**Quoted text**
------------------------------
We may have named our car, and if so, probably picked something popular like the Green Hornet, but if we did name it, the name wasn’t cool enough for me to remember today. The car never stopped moving. Pooh had to be at cheerleading practice and Joe had a job. But most importantly, Peter had a girlfriend and the keys, and I was relegated to back-right, wishin’ my siblings were all sick with a fever and wondering if the girls could see me way in the back of this big Plymouth driven by a man-brother but no other adult in sight.
I really don’t remember who wrecked it. But it wasn’t me. Probably Peter, who was a bit wild back then, but, oh, so very cool. I just know that one day the passenger side front fender was a mess. Today, of course, with proper insurance and complicated auto design, this type of collision would require a body shop if you’re lucky and a scrap heap if you’re not.
In 1968, it required a trip to the junk yard, a borrowed wrench or two and four cans of forest green spray paint to cover the white replacement fender we attached with the help of a friend at the Gulf Station. The colors didn’t match, of course, but within a few days we noticed the local telephone trucks all painted the same pea green as our chariot. Sister Pooh worked her magic, procurring a sample from the Bell South garage, and we fixed our blemish with a four inch brush. Perfect.
Fortunately, Brother Peter was also working, and within a few months bought his own ’64 Impala Convertible, which I guarantee you he wishes he still had.
That brings me to the second thought on this subject.
First cars are one thing, but first cars you buy yourself are something else entirely. Finally, within the confines of a budget and little else, you could identify yourself by what you chose to drive. I would not let my opportunity pass without some thought.
After a few more years of sharing Plymouths, I went to college and got a job at Farmer’s Hardware before classes. I decided in the Spring of ’72 that I could afford the $900 asked by a graduate student for his very, very fine-looking, white ‘64 MGB with black interior and spoke wheels and opportunity written all over it.
The details about the transmission failing and the engine never hitting more than two of four cylinders are mere shadows of my memory today. The way I felt as I pulled up to the Kappa House with my car all clean and my self confidence in the red zone does last, however. Cicero said that ‘Freedom is a possession of inestimable value." No argument here. So long as no one tries to put a value on that day and that time when my car was mine and the top went down with barely a groan.
I may have had a dozen cars since that time; VW Beetles, BMW, Mercedes and Jaguars (see a pattern, Europhobes?). But I also drove Oldsmobiles and Pontiacs and a classic Buick wagon. They all have had their good and bad points. But like a first girlfriend or a first dog, a special place in your heart is saved as the garage for your first car. Change the oil.
------------------------------
**Material shown**

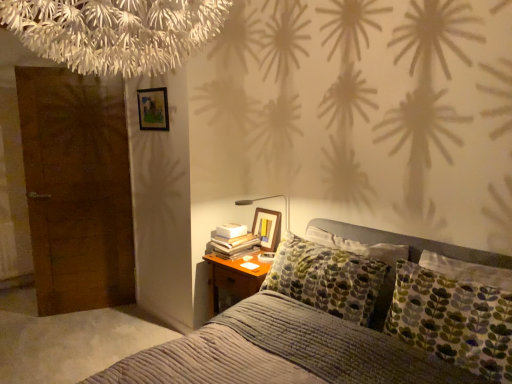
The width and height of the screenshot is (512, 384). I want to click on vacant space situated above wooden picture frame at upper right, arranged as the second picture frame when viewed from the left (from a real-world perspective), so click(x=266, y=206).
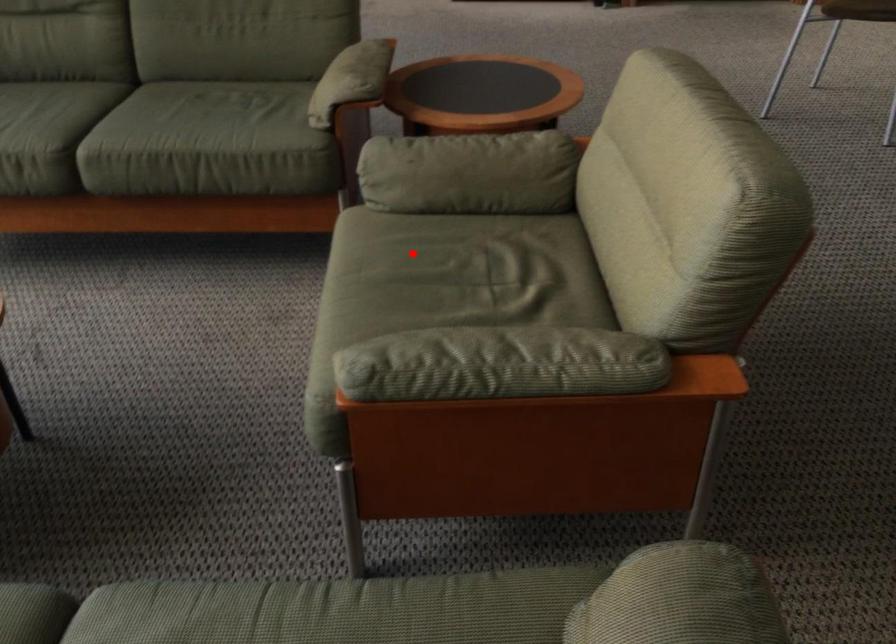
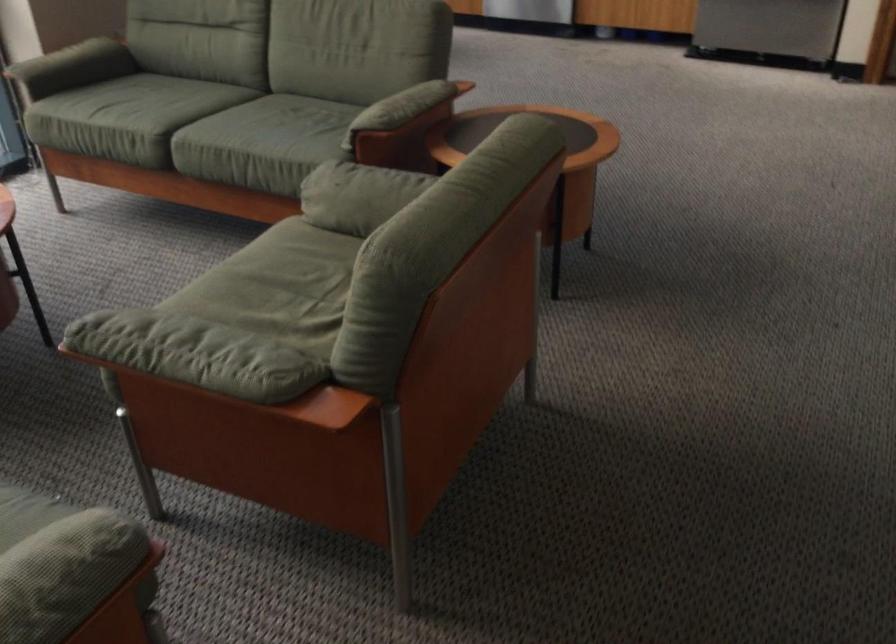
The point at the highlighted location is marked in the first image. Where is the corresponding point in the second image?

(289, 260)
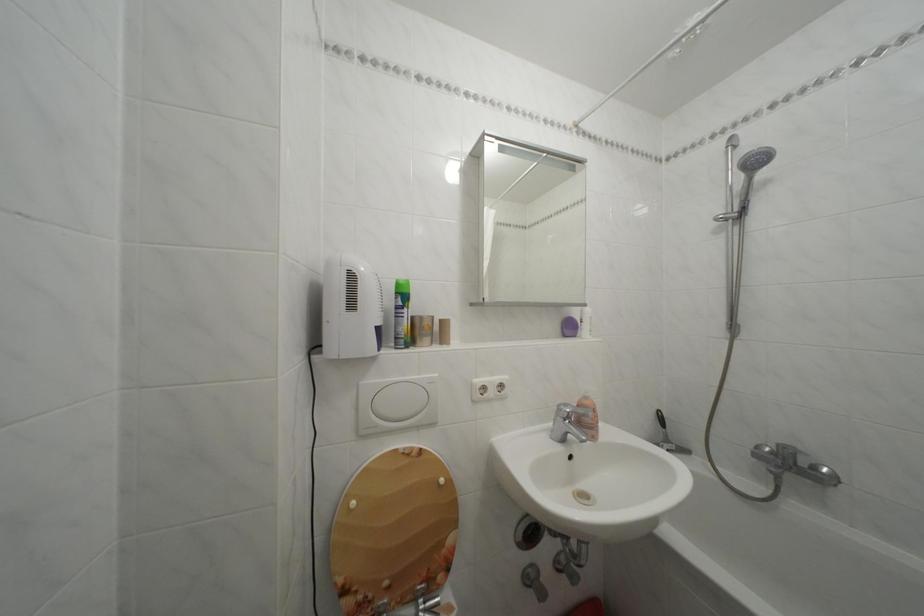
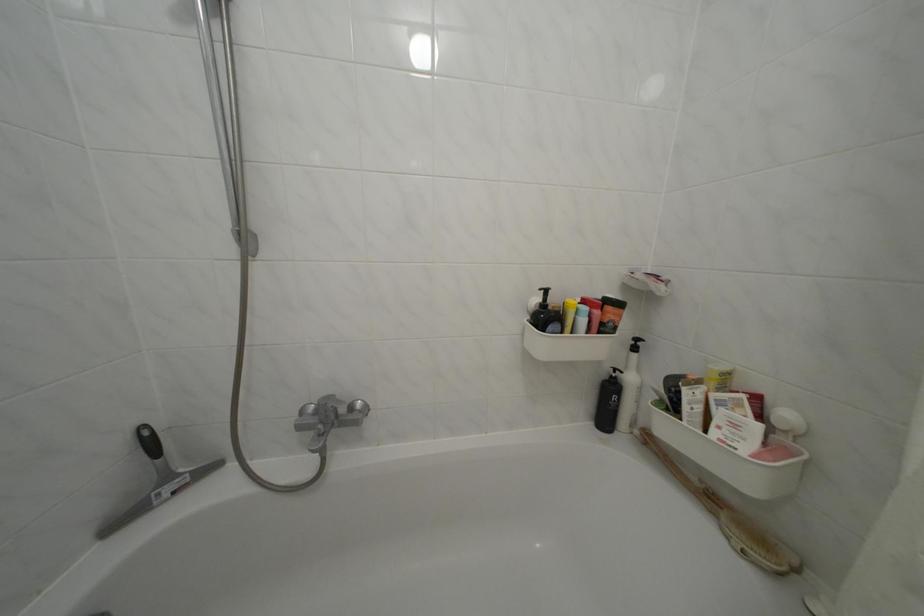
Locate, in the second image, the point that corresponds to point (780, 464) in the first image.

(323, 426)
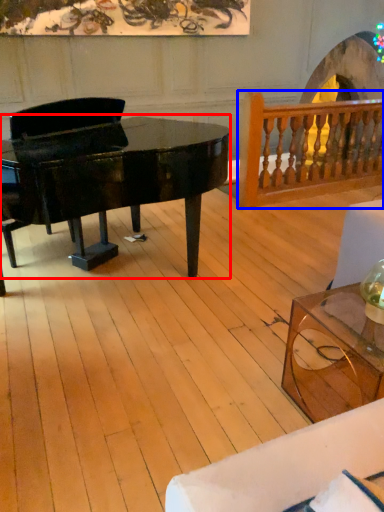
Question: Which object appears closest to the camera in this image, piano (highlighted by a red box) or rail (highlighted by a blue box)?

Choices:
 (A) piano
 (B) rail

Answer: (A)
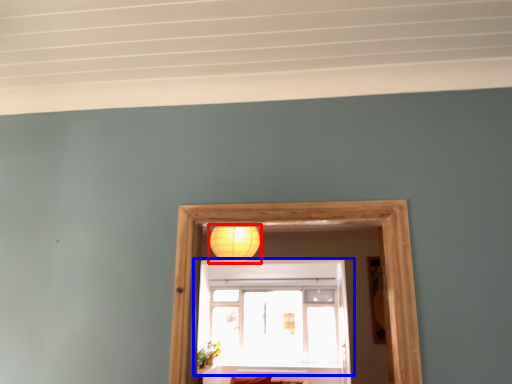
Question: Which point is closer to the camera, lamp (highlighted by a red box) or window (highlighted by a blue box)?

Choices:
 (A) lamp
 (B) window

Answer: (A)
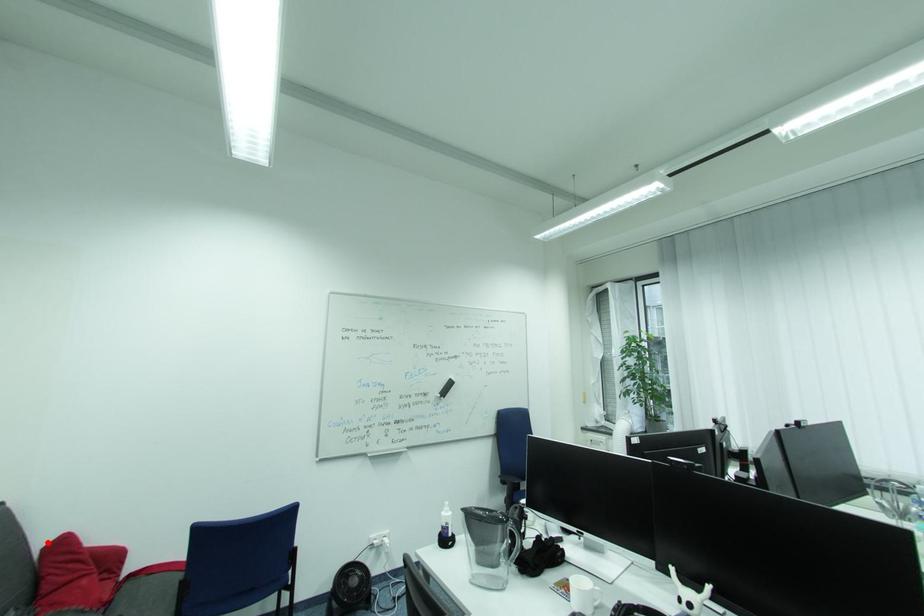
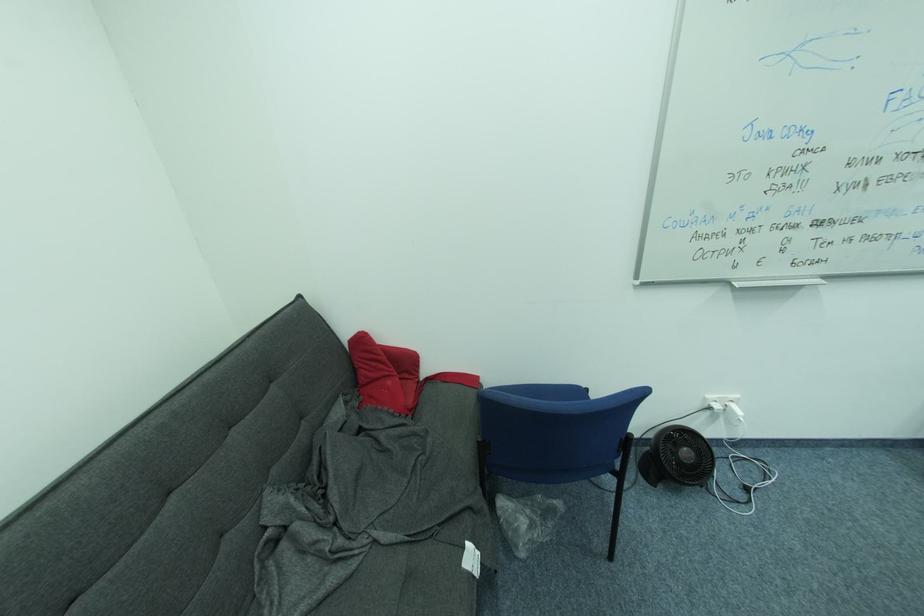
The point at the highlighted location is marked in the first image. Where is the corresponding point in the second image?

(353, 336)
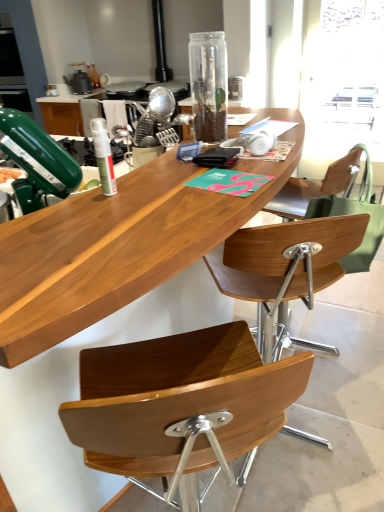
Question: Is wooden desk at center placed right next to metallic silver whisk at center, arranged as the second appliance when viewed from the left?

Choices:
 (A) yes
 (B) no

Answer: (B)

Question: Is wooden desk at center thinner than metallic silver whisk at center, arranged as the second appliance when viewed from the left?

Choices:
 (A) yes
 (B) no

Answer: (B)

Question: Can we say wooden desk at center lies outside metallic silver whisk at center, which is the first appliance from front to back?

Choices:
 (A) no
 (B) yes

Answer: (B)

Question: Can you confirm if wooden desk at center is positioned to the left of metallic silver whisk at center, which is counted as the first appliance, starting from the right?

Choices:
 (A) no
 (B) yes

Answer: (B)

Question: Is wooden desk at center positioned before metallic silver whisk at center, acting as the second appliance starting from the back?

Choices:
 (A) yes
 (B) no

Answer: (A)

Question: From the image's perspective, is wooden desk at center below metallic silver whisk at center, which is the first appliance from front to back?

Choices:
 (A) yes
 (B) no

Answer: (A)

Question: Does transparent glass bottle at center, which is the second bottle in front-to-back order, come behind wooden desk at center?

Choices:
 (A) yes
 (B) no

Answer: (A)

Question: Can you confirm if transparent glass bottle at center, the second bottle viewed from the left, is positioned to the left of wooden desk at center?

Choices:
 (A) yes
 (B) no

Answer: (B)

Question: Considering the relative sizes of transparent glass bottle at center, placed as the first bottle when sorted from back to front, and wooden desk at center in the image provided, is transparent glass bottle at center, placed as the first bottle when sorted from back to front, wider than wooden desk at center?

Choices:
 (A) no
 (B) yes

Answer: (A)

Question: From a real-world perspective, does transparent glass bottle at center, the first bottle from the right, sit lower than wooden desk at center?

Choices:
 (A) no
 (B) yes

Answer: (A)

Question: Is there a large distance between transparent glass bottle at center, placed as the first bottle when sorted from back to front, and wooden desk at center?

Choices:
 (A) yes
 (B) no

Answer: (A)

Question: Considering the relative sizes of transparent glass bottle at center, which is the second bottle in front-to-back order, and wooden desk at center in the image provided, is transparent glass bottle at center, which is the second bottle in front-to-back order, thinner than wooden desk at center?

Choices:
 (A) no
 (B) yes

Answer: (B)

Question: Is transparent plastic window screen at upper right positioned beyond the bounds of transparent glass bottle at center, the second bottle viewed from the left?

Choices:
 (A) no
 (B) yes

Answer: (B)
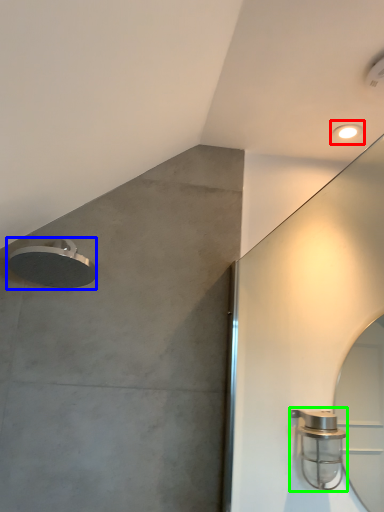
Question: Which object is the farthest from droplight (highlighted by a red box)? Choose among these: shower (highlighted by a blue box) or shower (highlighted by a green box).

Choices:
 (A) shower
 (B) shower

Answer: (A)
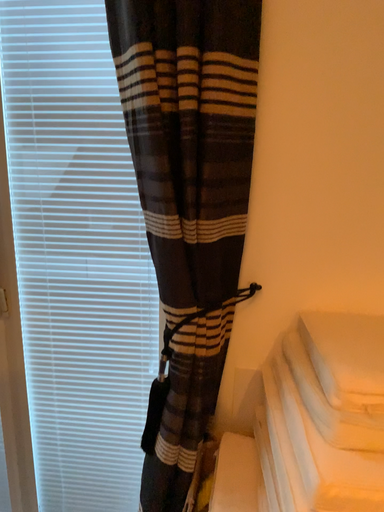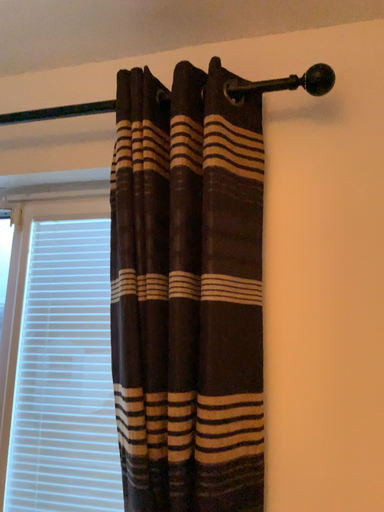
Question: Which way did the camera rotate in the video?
------------------------------
**Problems**
a – In the essay on first cars, what price did the graduate student ask for his white '64 MGB?
b – Quote the first-cars essay word for word, starting with "Fortunately, Brother Peter" and going on through "he still had.".

**The solutions**
a – $900

b –
Fortunately, Brother Peter was also working, and within a few months bought his own ’64 Impala Convertible, which I guarantee you he wishes he still had.